Photographs: Finbarr O'Reilly/Reuters

We can very well anticipate a situation with some Taliban groups negotiating while some others continue fighting and taking advantage of the security vacuum left by the US (and NATO) troop withdrawal.

In sum, the ISI will be back to its time-tested shenanigan of 'talk, talk, fight, fight'.

That is to say, the Taliban (and Pakistan as their mentors) will be negotiating from a position of strength. By that time, the US will be rather desperate to reach a settlement so that Obama can claim 'victory'.

Four, the United Nations has been practically sidelined in the Roadmap except as a convenient errand boy, while a clutch of countries -- the UK, Saudi Arabia, Turkey, Qatar -- have been brought in from nowhere as the charioteers of the peace process along with the US.
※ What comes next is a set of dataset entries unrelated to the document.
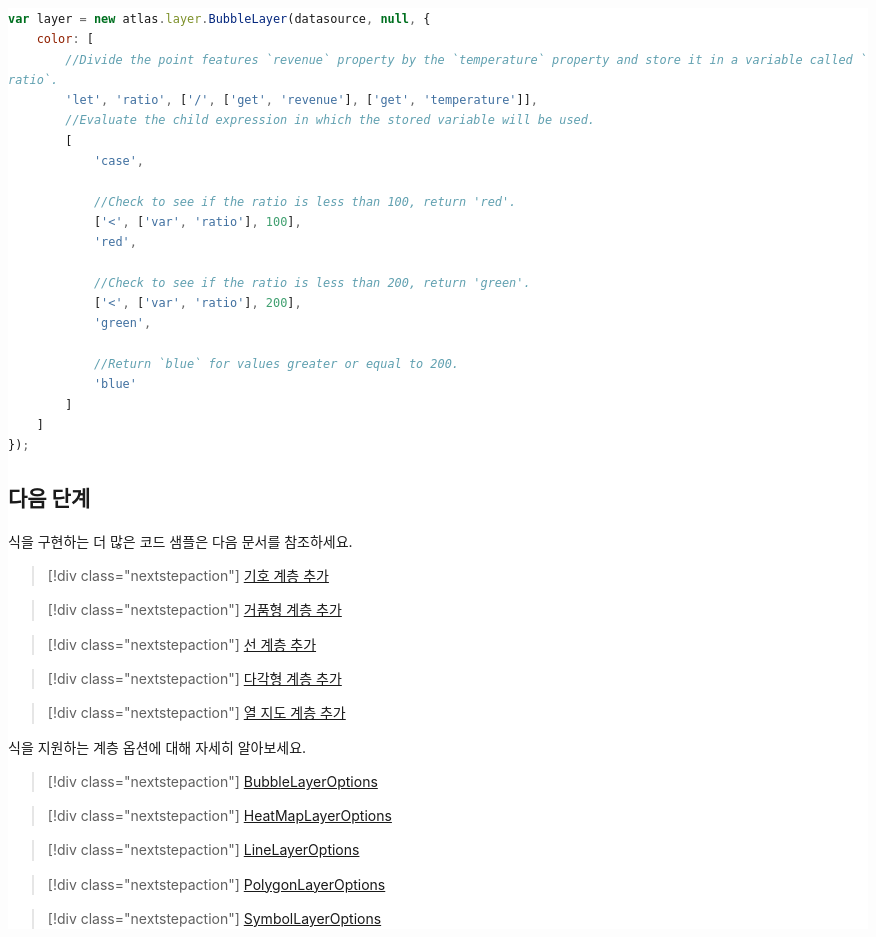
 ```javascript
var layer = new atlas.layer.BubbleLayer(datasource, null, {
    color: [
        //Divide the point features `revenue` property by the `temperature` property and store it in a variable called `ratio`.
        'let', 'ratio', ['/', ['get', 'revenue'], ['get', 'temperature']],
        //Evaluate the child expression in which the stored variable will be used.
        [
            'case',

            //Check to see if the ratio is less than 100, return 'red'.
            ['<', ['var', 'ratio'], 100],
            'red',

            //Check to see if the ratio is less than 200, return 'green'.
            ['<', ['var', 'ratio'], 200],
            'green',

            //Return `blue` for values greater or equal to 200.
            'blue'
        ]
    ]
});
```

## <a name="next-steps"></a>다음 단계

식을 구현하는 더 많은 코드 샘플은 다음 문서를 참조하세요.

> [!div class="nextstepaction"] 
> [기호 계층 추가](map-add-pin.md)

> [!div class="nextstepaction"] 
> [거품형 계층 추가](map-add-bubble-layer.md)

> [!div class="nextstepaction"]
> [선 계층 추가](map-add-line-layer.md)

> [!div class="nextstepaction"]
> [다각형 계층 추가](map-add-shape.md)

> [!div class="nextstepaction"] 
> [열 지도 계층 추가](map-add-heat-map-layer.md)

식을 지원하는 계층 옵션에 대해 자세히 알아보세요.

> [!div class="nextstepaction"] 
> [BubbleLayerOptions](/javascript/api/azure-maps-control/atlas.bubblelayeroptions)

> [!div class="nextstepaction"] 
> [HeatMapLayerOptions](/javascript/api/azure-maps-control/atlas.heatmaplayeroptions)

> [!div class="nextstepaction"] 
> [LineLayerOptions](/javascript/api/azure-maps-control/atlas.linelayeroptions)

> [!div class="nextstepaction"] 
> [PolygonLayerOptions](/javascript/api/azure-maps-control/atlas.polygonlayeroptions)

> [!div class="nextstepaction"] 
> [SymbolLayerOptions](/javascript/api/azure-maps-control/atlas.symbollayeroptions)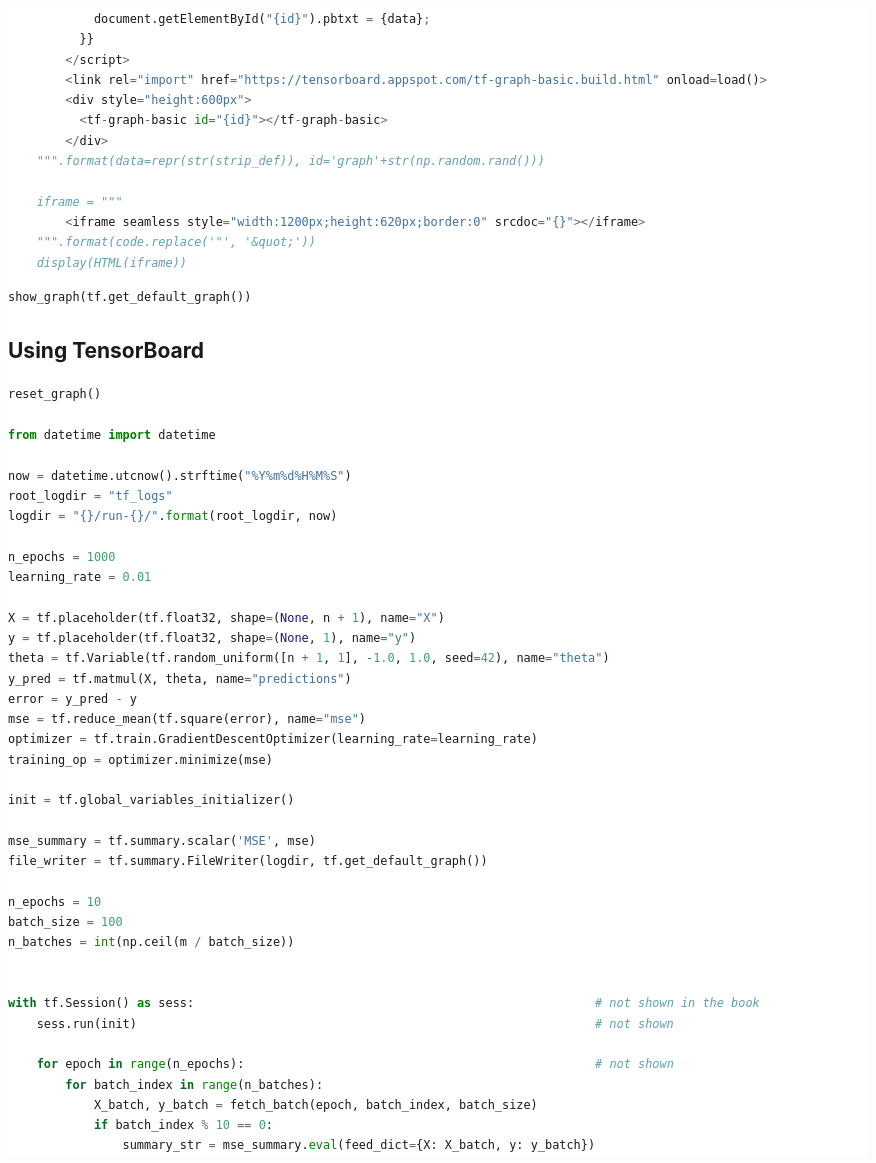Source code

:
 ```python
            document.getElementById("{id}").pbtxt = {data};
          }}
        </script>
        <link rel="import" href="https://tensorboard.appspot.com/tf-graph-basic.build.html" onload=load()>
        <div style="height:600px">
          <tf-graph-basic id="{id}"></tf-graph-basic>
        </div>
    """.format(data=repr(str(strip_def)), id='graph'+str(np.random.rand()))

    iframe = """
        <iframe seamless style="width:1200px;height:620px;border:0" srcdoc="{}"></iframe>
    """.format(code.replace('"', '&quot;'))
    display(HTML(iframe))
```


```python
show_graph(tf.get_default_graph())
```


## Using TensorBoard


```python
reset_graph()

from datetime import datetime

now = datetime.utcnow().strftime("%Y%m%d%H%M%S")
root_logdir = "tf_logs"
logdir = "{}/run-{}/".format(root_logdir, now)

n_epochs = 1000
learning_rate = 0.01

X = tf.placeholder(tf.float32, shape=(None, n + 1), name="X")
y = tf.placeholder(tf.float32, shape=(None, 1), name="y")
theta = tf.Variable(tf.random_uniform([n + 1, 1], -1.0, 1.0, seed=42), name="theta")
y_pred = tf.matmul(X, theta, name="predictions")
error = y_pred - y
mse = tf.reduce_mean(tf.square(error), name="mse")
optimizer = tf.train.GradientDescentOptimizer(learning_rate=learning_rate)
training_op = optimizer.minimize(mse)

init = tf.global_variables_initializer()

mse_summary = tf.summary.scalar('MSE', mse)
file_writer = tf.summary.FileWriter(logdir, tf.get_default_graph())

n_epochs = 10
batch_size = 100
n_batches = int(np.ceil(m / batch_size))


with tf.Session() as sess:                                                        # not shown in the book
    sess.run(init)                                                                # not shown

    for epoch in range(n_epochs):                                                 # not shown
        for batch_index in range(n_batches):
            X_batch, y_batch = fetch_batch(epoch, batch_index, batch_size)
            if batch_index % 10 == 0:
                summary_str = mse_summary.eval(feed_dict={X: X_batch, y: y_batch})
```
No one has explained who on earth has invested this strange clutch of countries with such special prerogatives to preside over the Afghan peace process.

These countries don't even belong to the region where Afghanistan is situated.

What is even more disconcerting is that it is this very same cabal of States that is most active today in destabilising Syria as part of the West's geopolitical agenda in the 'New Middle East'.

Five, has Pakistan had a genuine change of heart and is no longer projecting power into Afghanistan in terms of its strategy to gain 'strategic depth'?

No one can affirm with certainty -- not even the naive American commentator. Ironically, even thoughtful, experienced Pakistani commentators are not convinced that the Pakistani military leadership (which calls the shots on Afghanistan) has jettisoned its old mindset.

Arguably, there is always the temptation to put the fox in charge of the sheep pen.

After all, the outsourcing holds the tantalising potential to encourage the fox to feel 'responsible' for the welfare of the sheep. But then, the fox is also inherently interested in making a great meal out of the sheep under its protection. The analogy is quite applicable here.

Anyone who knows Pakistan would know that the more things appear to change in that country under representative rule, the more they remain the same.

Equally, the Pakistani military would be aware that it has brilliantly out-manoeuvred the US -- which isn't surprising because Pakistan has hardly any leeway to compromise over the Afghan problem where its vital interests are at stake such as the sanctity of the 2,500-kilometre long Durand Line and the explosive mix of Pashtun nationalism.

Therefore, as 2013 progresses and Obama becomes more and more desperate for a ceasefire in Afghanistan, the US position at the negotiating table will become completely untenable.

All in all, therefore, Pakistan has come within striking distance of putting the Taliban in power in Afghanistan without having to invade that country for a second time as it did 20 years ago.

In retrospect, the chill in the US-Pak ties through 2012 has enabled the Pakistani military leadership to hunker down and simply sit out the crucial one-year period that has passed in the run-up to the NATO troop withdrawal.

Finally, looking ahead, it is conceivable that beneath the 'fog of war', the Anglo-American plan (with the Turks, Qataris and Saudis playing as sidekicks) hopes to influence and manipulate Islamist groups for geopolitical purposes.

Libya and Syria have shown the potential of Islamism in geopolitics.

An Islamist regime in Kabul (under Saudi and Qatari influence) would have its uses elsewhere in the region such as Xinjiang, Central Asia, Trans-Caucasus and Iran.

Quite obviously, the US has brought in Qatar, Saudi Arabia and Turkey to assist in the Afghan endgame with a definite geopolitical agenda in mind.

Against this backdrop of the 'Great Game', the spectre that haunts India is very specific, namely, that Pakistan may exploit its special status in the US' regional strategy to gain the 'strategic depth' it always aspired for across the Durand Line.

From the US viewpoint, it may seem a legitimate demand by Pakistan that it should be allowed have a say in the nature of the Afghan settlement that prevails in the Pashtun-dominated regions.

But from the Indian angle, it will be a dangerous development fraught with serious security implications.

Indeed, Mirwaiz Farooq spoke not a day too soon. Delhi needs to draw up contingency plans to meet terrorist threats emanating from militant groups based in southern and south-eastern Afghanistan.